— TEXT —
※ ※ ※
Where have all the centers gone?

Over the years we’ve witnessed a massive shift towards small ball – a style that while enjoyable, is rendering big men almost obsolete. Hopefully guys like Joel Embiid and Kristaps Porzingis can usher in a new era, but for the time being, we’ll all have to get used to guys like Draymond Green and Tristan Thompson playing the five. I guess size really doesn’t matter.

All jokes aside, what constitutes a truly great center? Should championships matter? Is it the amount of All-Star and All-NBA selections they have? At the end of the day, a truly great center changes the way the position and game are played. I’m talkin’ about sky hooks and 100 point games. Guys that were so unstoppable they needed to be double or even triple teamed.

So without further ado, we count down the greatest centers in the history of the NBA:

10. Patrick Ewing

While there were many players that could have filled this spot, I couldn’t ignore Patrick Ewing’s greatness, especially in the era he played in. No, he didn’t win a championship, but neither did Charles Barkley or Karl Malone and they’re members of the NBA’s 50 Greatest Players. At the time, the Bulls were everyone’s kryptonite — neither coaches nor players had an answer for Michael. As great as Ewing and his Knicks were, the Bulls were just better.

Ewing finished his career averaging  21 points, 9.8 rebounds, 2.4 blocks and 1.9 assists per game, on 50.4% shooting from the field. He was selected to seven All-NBA and three All-Defensive teams during his 17-year career. Rings aside, Ewing was an absolute beast on both ends of the court, using his toughness and skill to outsmart and bully his opponents. It’s a shame that Ewing was never able to bring a championship to New York, but his legacy will always be remembered.

9. George Mikan

Other than Bill Russell, no player had a better winning percentage than George Mikan. Over a span of seven seasons, Mikan won an impressive five championships, all with the Minneapolis Lakers. He was selected to four All-Star games, six All-BAA/NBA teams and is a member of the NBA’s 50 Greatest Players – an achievement that’s absolutely amazing considering George only played 439 career games. As a matter of fact, the league had to widen the lane because of his superiority – players and coaches had no answer. Mikan truly was the NBA’s first great center.
※ ※ ※
Using the article on the greatest NBA centers, explain why the league had to widen the lane during George Mikan's time.

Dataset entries
※ ※ ※
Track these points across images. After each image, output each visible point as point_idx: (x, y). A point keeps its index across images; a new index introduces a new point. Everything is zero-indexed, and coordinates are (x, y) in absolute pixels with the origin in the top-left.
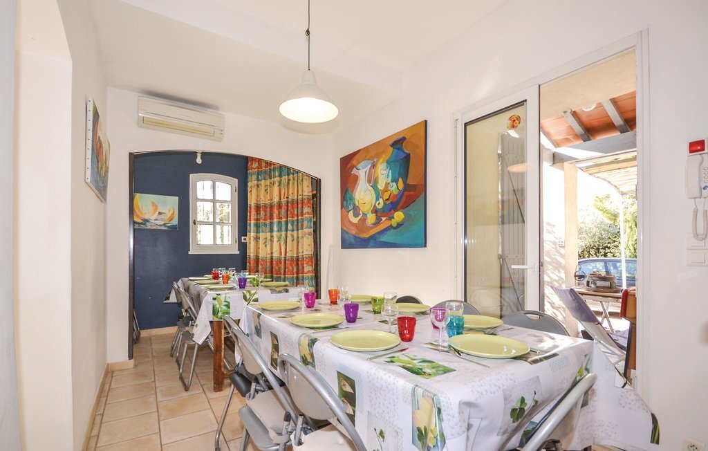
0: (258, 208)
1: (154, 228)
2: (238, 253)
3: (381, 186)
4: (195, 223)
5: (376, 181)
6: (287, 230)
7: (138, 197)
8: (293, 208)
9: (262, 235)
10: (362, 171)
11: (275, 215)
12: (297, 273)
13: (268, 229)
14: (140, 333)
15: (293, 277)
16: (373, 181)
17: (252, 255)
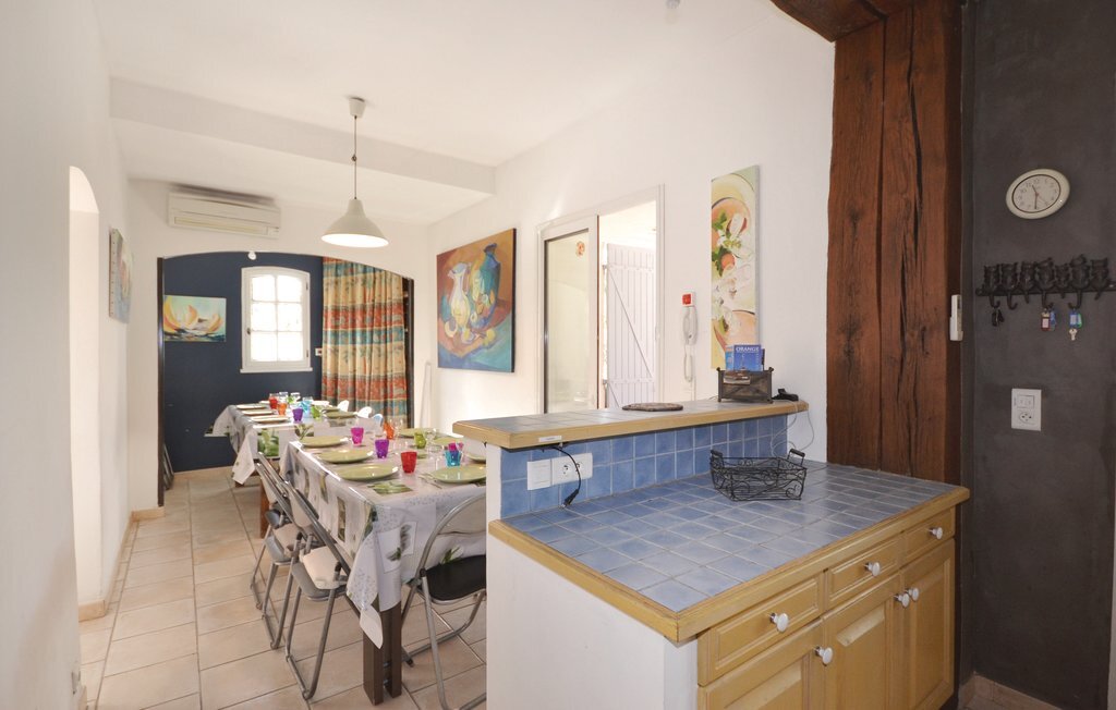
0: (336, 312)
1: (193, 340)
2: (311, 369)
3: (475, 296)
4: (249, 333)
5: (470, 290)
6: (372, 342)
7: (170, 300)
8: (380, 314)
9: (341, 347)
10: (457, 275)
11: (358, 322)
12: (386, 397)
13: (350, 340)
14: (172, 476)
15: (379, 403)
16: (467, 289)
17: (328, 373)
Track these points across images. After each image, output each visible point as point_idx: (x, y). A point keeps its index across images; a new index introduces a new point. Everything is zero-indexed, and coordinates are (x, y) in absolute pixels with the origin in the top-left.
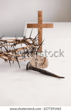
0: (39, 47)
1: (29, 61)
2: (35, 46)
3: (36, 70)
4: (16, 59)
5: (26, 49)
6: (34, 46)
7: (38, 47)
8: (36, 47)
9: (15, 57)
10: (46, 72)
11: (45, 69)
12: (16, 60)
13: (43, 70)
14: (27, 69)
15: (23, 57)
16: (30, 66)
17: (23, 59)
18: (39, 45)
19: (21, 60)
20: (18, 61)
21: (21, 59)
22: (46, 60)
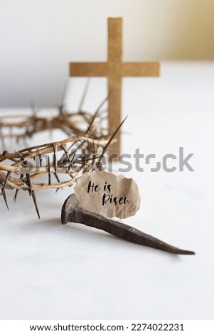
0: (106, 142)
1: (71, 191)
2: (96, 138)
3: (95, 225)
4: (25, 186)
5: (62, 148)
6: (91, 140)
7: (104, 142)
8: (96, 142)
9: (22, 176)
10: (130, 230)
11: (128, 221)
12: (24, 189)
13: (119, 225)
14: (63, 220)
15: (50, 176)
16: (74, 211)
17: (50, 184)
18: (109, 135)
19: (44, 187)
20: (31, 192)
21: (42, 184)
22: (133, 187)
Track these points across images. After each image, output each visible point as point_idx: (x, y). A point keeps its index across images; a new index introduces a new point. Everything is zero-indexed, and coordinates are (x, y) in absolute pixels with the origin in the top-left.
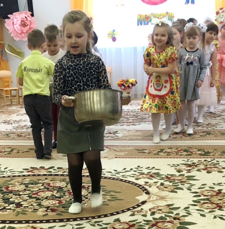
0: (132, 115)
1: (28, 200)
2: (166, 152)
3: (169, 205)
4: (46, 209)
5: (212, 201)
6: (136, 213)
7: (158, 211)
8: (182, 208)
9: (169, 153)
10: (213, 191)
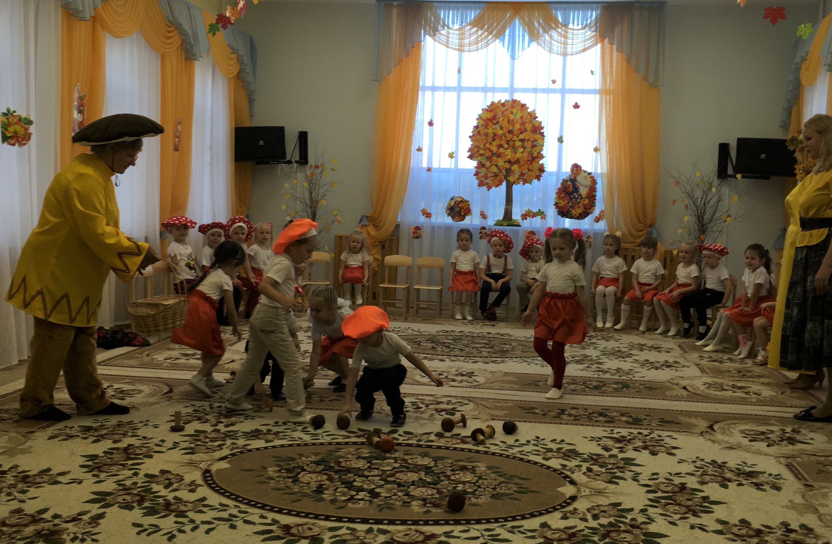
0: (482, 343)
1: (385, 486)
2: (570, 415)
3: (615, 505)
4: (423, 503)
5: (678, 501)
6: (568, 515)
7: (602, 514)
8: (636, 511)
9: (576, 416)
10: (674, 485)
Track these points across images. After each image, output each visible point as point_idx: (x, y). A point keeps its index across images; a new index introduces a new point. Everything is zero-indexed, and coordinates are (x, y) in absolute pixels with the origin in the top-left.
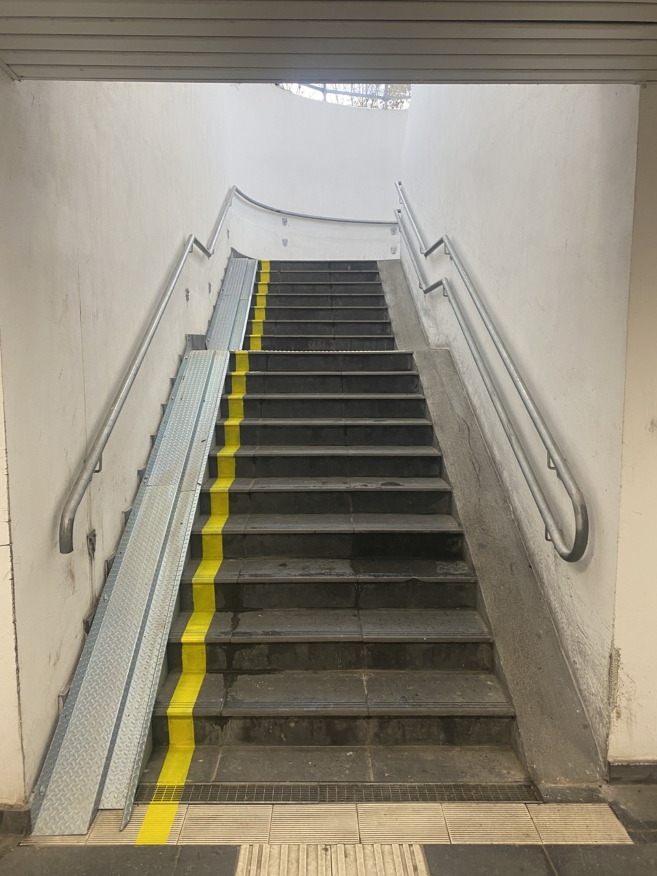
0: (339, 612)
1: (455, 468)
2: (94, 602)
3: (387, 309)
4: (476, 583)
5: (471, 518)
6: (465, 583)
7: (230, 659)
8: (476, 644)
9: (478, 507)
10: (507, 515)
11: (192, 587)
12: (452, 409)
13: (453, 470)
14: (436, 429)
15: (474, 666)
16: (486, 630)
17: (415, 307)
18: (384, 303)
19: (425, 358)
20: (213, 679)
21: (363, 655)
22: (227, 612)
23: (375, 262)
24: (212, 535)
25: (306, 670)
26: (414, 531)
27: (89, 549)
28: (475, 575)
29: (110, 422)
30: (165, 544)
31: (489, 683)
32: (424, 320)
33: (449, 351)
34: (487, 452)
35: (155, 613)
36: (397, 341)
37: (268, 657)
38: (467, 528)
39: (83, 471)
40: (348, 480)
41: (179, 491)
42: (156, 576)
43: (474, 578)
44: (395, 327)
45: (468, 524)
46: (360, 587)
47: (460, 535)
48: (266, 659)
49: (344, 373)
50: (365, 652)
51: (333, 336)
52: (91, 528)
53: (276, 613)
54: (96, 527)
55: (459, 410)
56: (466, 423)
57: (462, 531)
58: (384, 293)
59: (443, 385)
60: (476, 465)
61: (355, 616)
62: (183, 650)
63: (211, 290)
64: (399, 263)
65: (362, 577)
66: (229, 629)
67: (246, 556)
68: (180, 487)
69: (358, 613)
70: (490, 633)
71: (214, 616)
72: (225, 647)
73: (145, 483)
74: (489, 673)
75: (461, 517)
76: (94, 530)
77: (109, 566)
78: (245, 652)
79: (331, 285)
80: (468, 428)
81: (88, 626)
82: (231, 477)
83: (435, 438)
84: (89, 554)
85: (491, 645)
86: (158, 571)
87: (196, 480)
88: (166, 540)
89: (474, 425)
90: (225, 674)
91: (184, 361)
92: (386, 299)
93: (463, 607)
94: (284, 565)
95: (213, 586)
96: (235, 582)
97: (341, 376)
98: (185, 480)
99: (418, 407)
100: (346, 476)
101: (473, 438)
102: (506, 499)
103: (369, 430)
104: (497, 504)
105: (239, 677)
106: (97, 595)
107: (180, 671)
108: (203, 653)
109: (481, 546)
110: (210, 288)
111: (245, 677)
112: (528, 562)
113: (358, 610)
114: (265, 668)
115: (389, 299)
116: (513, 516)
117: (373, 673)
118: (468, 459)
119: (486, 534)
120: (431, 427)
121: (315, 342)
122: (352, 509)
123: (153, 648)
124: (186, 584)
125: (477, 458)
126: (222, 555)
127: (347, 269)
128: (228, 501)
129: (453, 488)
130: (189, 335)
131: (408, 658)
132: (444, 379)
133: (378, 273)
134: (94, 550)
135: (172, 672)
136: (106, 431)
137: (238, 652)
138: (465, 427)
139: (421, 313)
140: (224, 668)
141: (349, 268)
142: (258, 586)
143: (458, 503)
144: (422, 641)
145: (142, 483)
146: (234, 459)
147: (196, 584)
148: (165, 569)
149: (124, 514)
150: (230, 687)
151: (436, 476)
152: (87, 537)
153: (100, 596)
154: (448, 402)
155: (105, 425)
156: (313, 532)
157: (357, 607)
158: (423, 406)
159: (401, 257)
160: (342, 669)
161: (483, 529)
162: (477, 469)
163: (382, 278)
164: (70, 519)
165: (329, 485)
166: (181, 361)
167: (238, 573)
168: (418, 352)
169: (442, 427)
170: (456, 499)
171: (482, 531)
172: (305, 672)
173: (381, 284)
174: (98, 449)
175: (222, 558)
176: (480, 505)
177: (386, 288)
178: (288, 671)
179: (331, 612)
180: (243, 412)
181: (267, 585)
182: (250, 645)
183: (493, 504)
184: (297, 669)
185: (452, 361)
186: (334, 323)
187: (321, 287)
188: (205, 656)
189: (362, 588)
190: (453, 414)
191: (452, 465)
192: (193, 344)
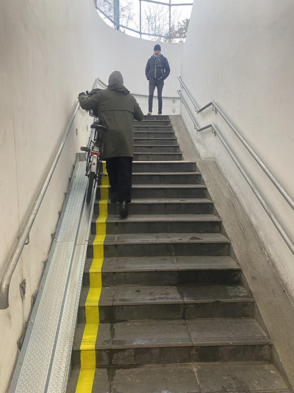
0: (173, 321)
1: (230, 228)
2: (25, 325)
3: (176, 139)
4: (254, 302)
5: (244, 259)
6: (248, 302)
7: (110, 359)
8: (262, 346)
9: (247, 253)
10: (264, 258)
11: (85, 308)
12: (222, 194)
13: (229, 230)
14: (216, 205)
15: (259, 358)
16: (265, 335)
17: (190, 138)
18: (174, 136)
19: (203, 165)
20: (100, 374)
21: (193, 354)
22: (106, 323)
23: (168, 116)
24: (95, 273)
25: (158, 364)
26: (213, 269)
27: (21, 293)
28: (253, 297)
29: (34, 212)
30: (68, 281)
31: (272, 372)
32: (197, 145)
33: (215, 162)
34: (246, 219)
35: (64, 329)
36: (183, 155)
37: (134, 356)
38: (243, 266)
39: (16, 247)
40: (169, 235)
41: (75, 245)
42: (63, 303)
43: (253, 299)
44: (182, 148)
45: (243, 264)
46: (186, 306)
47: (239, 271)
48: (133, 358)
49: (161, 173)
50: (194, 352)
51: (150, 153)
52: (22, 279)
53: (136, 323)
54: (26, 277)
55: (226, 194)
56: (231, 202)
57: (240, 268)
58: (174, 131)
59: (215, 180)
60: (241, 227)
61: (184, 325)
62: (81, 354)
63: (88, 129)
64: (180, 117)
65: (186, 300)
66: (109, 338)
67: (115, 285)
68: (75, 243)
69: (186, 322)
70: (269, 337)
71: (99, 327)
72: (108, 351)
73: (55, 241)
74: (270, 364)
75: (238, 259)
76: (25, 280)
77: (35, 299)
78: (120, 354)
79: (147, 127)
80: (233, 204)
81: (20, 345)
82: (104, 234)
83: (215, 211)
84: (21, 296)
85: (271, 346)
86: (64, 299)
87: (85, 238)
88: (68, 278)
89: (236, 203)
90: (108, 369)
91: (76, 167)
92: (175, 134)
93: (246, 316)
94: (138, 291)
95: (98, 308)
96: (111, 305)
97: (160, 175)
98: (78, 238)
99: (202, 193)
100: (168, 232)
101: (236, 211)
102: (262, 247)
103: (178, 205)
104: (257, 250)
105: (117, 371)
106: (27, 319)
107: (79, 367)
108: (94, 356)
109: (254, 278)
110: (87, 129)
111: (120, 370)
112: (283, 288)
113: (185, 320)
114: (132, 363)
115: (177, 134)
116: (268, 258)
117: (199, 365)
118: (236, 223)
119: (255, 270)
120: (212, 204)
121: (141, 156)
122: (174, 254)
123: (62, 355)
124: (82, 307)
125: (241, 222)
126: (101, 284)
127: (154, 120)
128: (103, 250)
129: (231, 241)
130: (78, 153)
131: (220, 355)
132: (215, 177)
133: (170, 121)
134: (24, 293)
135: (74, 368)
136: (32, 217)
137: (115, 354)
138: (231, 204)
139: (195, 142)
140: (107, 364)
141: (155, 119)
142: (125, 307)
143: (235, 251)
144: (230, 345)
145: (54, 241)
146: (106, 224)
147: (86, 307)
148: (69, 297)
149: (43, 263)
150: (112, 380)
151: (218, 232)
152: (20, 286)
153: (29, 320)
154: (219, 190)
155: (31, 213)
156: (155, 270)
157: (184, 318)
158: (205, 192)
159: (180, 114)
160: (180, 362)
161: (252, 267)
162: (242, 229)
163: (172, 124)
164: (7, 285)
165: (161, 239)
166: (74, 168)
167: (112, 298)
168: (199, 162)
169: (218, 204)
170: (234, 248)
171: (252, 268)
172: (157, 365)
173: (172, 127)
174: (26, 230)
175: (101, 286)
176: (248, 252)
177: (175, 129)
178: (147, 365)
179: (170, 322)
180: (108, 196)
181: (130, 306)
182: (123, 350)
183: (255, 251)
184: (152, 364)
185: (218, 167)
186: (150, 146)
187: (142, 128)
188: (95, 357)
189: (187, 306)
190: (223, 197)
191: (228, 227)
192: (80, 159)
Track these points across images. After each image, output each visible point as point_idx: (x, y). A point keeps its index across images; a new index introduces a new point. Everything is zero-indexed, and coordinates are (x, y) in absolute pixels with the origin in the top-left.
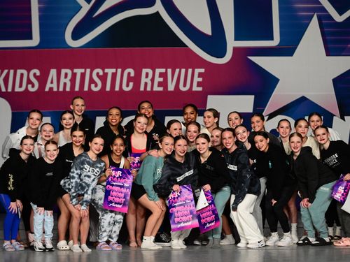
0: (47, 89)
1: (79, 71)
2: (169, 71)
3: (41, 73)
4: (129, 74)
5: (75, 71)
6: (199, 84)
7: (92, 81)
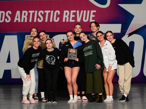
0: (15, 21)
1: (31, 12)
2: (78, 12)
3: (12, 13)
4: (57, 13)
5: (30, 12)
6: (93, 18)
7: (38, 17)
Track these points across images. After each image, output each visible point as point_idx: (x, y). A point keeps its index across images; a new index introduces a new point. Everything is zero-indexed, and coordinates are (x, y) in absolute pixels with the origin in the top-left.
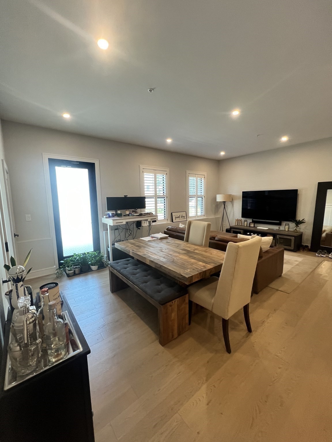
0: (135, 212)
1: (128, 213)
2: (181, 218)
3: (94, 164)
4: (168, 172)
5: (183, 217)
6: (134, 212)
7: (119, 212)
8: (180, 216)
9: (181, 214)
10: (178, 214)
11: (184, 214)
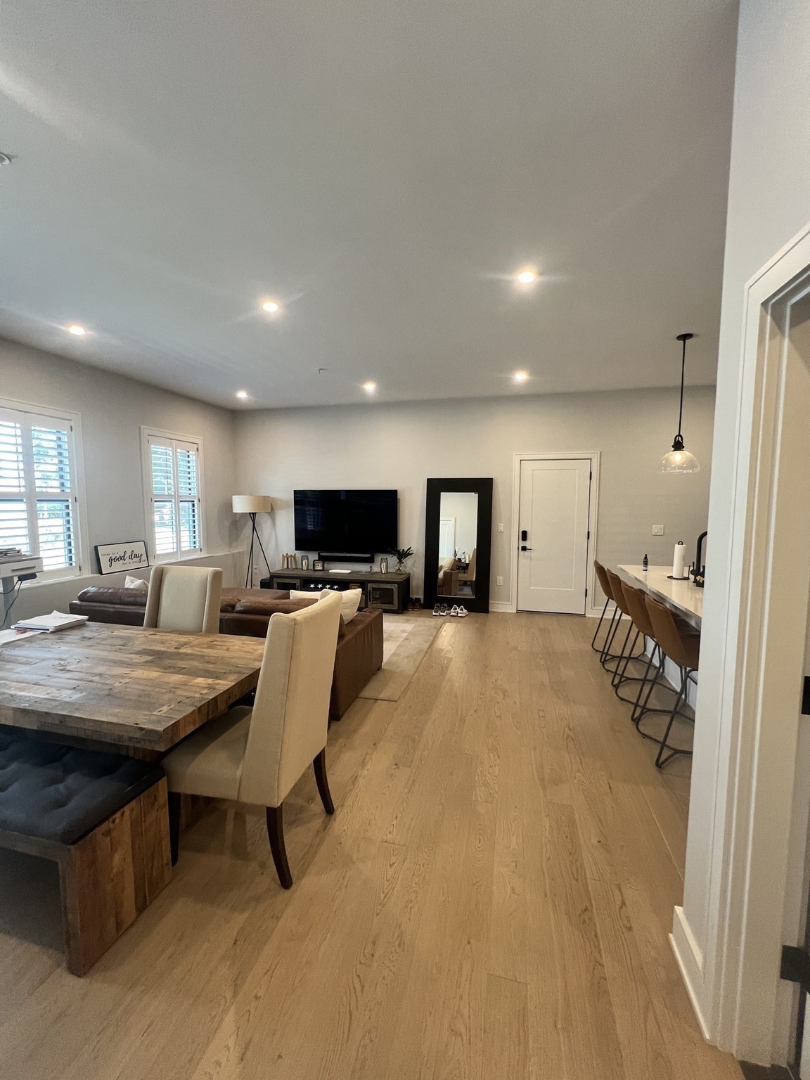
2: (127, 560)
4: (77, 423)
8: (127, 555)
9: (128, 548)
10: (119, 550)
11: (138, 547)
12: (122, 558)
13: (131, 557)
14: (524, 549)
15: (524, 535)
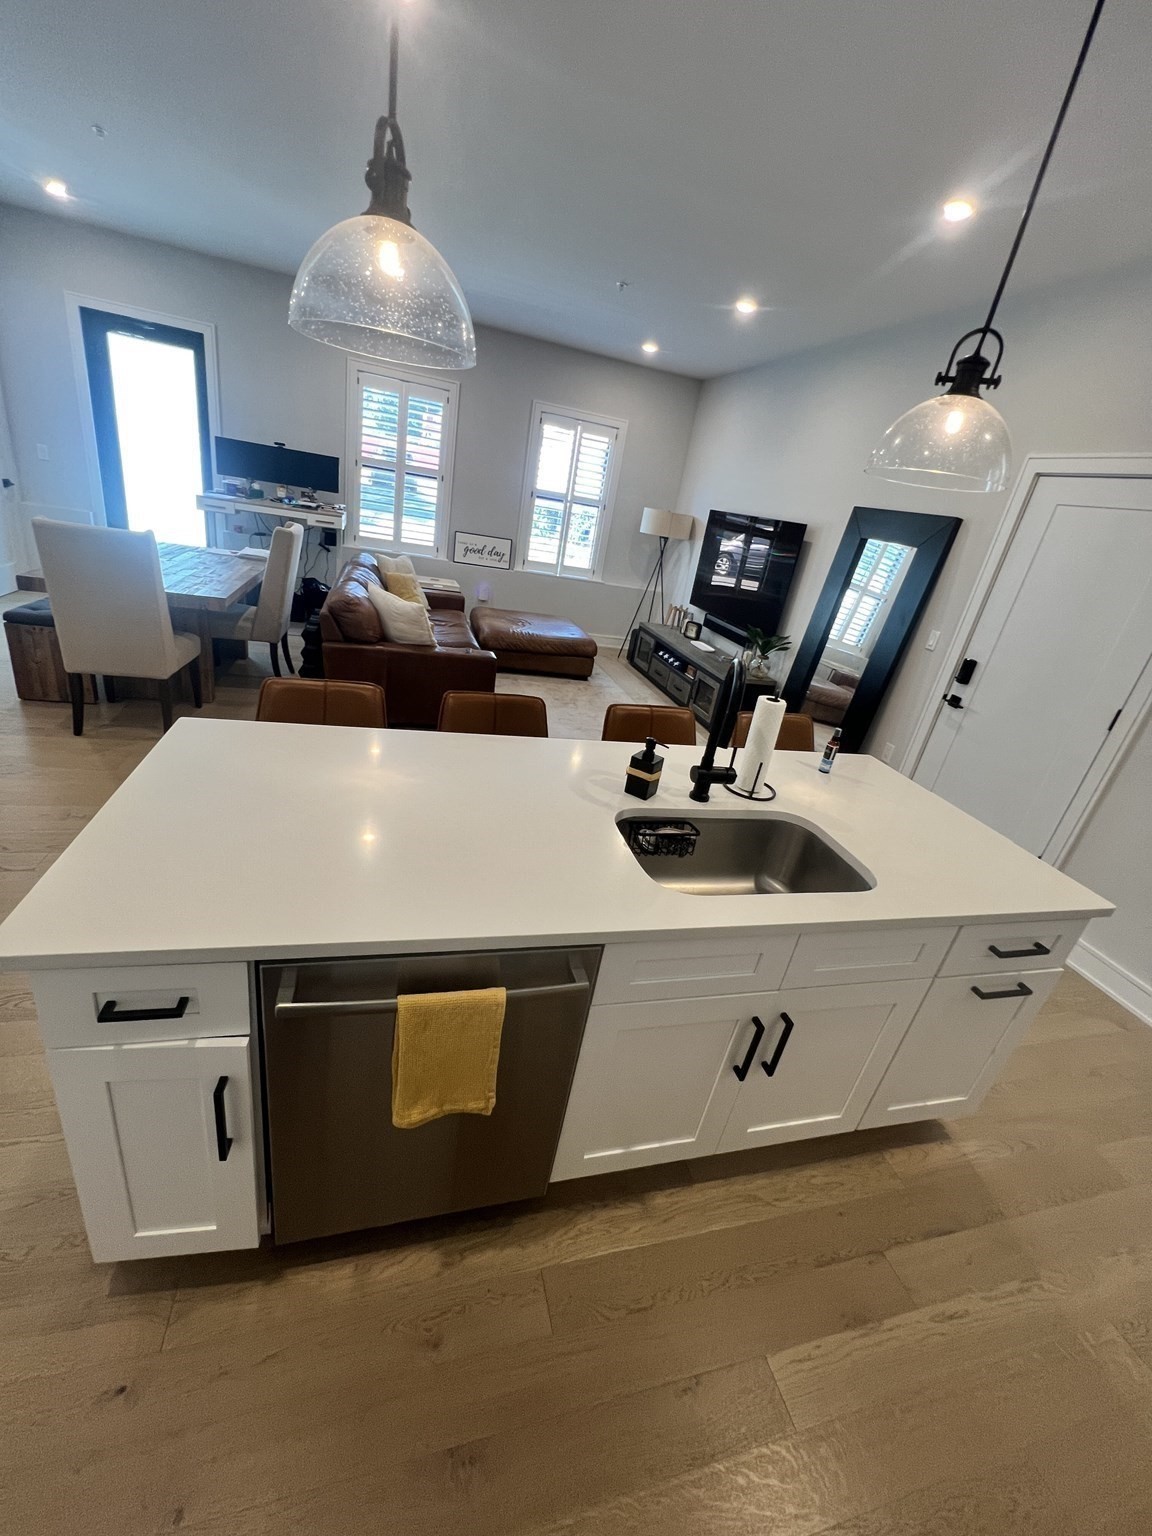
※ ※ ※
— RESULT OF THE TASK —
The league widened the lane because of Mikan's superiority. Players and coaches had no answer for him.